Through peak graphics for this generation’s consoles, well-written dialogue and voice acting, Rockstar has made the memorable moments in this game truly special. You may find yourself resting by the campfire listening to Lenny talk about his father, a former slave that once gifted him a pocket watch. Many of those special moments occur over long rides to the next mission during chit-chat on horseback. Those moments are what makes the game feel alive with deep NPC characters that are busy living full lives all around you. What Red Dead Redemption 2 lacks in the snappy, precision controls of a first-person shooter, it makes up for in richly detailed characters with personalities and priceless conversations.

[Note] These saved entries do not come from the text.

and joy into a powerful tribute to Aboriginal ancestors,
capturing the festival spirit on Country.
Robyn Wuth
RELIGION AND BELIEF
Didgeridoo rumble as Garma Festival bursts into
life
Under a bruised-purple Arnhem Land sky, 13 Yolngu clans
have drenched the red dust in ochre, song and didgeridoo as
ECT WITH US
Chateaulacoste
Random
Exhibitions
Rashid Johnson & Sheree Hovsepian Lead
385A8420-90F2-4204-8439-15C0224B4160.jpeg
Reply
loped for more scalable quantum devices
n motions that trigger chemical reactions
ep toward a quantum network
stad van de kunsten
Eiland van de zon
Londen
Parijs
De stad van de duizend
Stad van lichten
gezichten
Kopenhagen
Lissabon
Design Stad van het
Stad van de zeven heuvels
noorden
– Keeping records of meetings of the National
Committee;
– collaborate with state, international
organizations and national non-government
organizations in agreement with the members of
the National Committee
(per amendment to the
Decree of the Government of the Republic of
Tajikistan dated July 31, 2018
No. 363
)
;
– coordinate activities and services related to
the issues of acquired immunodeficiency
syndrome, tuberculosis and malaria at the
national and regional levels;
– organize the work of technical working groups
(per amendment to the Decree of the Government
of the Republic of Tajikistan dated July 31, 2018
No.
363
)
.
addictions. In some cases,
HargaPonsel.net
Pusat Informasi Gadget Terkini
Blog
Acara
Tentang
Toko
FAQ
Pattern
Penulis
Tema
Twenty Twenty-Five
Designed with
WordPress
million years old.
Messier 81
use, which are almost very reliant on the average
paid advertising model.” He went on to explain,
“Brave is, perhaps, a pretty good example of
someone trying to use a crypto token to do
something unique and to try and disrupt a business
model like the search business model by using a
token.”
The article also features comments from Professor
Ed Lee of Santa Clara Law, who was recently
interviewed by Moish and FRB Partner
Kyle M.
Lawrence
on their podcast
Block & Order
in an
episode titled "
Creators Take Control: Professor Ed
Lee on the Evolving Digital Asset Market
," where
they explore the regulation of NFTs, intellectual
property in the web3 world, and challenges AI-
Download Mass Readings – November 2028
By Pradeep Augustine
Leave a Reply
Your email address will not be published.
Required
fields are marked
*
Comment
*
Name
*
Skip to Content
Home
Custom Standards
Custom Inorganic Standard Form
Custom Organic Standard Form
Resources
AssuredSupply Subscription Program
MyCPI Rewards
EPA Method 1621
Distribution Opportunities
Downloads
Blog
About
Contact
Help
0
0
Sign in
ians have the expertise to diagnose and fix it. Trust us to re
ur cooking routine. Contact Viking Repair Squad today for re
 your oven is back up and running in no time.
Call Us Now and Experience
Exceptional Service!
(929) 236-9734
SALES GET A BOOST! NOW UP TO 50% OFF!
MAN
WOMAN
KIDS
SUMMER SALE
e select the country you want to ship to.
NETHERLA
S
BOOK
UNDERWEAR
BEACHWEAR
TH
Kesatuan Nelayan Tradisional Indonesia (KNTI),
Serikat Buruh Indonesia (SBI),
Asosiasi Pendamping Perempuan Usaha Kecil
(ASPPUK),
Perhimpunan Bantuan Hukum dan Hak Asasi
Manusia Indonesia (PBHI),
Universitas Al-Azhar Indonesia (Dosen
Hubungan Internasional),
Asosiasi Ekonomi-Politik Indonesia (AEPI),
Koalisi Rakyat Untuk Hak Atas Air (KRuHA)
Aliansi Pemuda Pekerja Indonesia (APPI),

Conclusion: What We Can Learn About Being Better Men From Red Dead Redemption 2
Not long after loading the game on my PS4, I went on a quest to learn what social conditions the game might be speaking to in our current decade. As Tarantino said, westerns speak to our time, and gaming gets to explore its subject matter far more deeply than film. After covering some troubling trends around the working-class of today’s American west, we learned that many younger men are seeking escape by stepping into the boots of old west outlaw, Arthur Morgan.
Red
Dead Redemption 2 is a work of art, painting characters in a lifelike
world of unprecedented depth, complete with persistent consequences
for the actions of the protagonist that you control. To play this game
is to develop a relationship with its
world and with Arthur Morgan himself. Arthur's
life in Red Dead Redemption 2's open world is full of small choices
made one at a time, adding up to how the world responds back to Arthur. Complaints that the game teaches males a violent stereotype of masculinity miss the point of the game's Honor mechanic and the expansive story being told. I think spending some time escaping into a world as Arthur Morgan isn’t such a bad idea for younger men in difficult times after all. Despite his outlaw nature, Arthur can teach us all some valuable lessons about being a more honorable, responsible individual regardless of our gender.